Two women who work part-time for the same company have been told that they cannot care for each other’s child unless they register as childminders and undergo Ofsted inspections.

The women, who wish to remain anonymous, gave birth to girls at similar times. They set up a job share, with both working half a week in the same post. They are also close friends, so when one was at work the other cared for both children.

Ofsted, however, has put an end to the arrangement. It said that, according to legislation, caring for another person’s child “for reward” was classed as childminding.

And in a stroke Ofsted has expanded the scope of the Independent Safeguarding Authority (ISA). This after the chief of the ISA, Sir Roger Singleton had previously said:

that because the scheme only applied to arrangements made through third parties such as a school or a club, the personal arrangements made by parents with friends were not included: “This means that the scheme will not come into play when parents agree to give their friends’ children a lift to school or to cubs. Nor will it cover instances where parents work with children at school or a youth club on an occasional or one-off basis, or when parents visit their child’s school, for example, to watch the Christmas play.”

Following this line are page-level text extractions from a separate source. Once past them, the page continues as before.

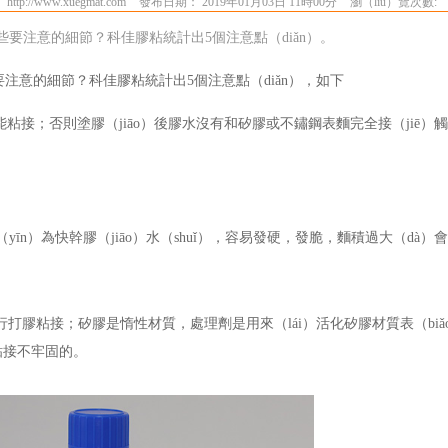
ttp://www.xuegmat.com
發布日期： 2019年01月03日 11時00分
瀏（liú）覽次數:
哪些要注意的細節？科佳膠粘統計出5個注意點（diǎn）。
要注意的細節？科佳膠粘統計出5個注意點（diǎn），如下
能粘接；否則塗膠（jiāo）後膠水沒有和矽膠或不鏽鋼表麵完全接（jiē）
īn）為快幹膠（jiāo）水（shuǐ），容易發硬，發脆，麵積過大（dà）
行打膠粘接；矽膠是惰性材質，處理劑是用來（lái）活化矽膠材質表（bi
是粘接不牢固的。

This should concern everyone. It’s not even a power grab, but a demonstration of the way in which agencies such as the ISA work – it’s at the heart of the argument against ID cards. The government starts by saying it’s starting a new quango, or introducing a new system of ‘protection’, and that they’ll add ‘safeguards’ and ‘commissioners’ to protect against abuses of the system. But the truth is what you see here – other quangos and other government agencies then step in and cause their scope to expand massively beyond that which was initially, formally announced. These women will now have to register with the ISA at a cost of £64 each, to prove that they aren’t paedophiles, even though each of them already knows that about the other. Kim Simpson, a campaigner for the Open Eye Group said:

“Something akin to a kind of anxiety-driven psychosis seems to have engulfed government policymaking in the realms of children and family life.”

Vernon Coaker, the Children’s Minister, responded saying:

“We need to be sure that the legislation does not penalise hard-working families. My department is discussing with Ofsted the interpretation of the word ‘reward’.”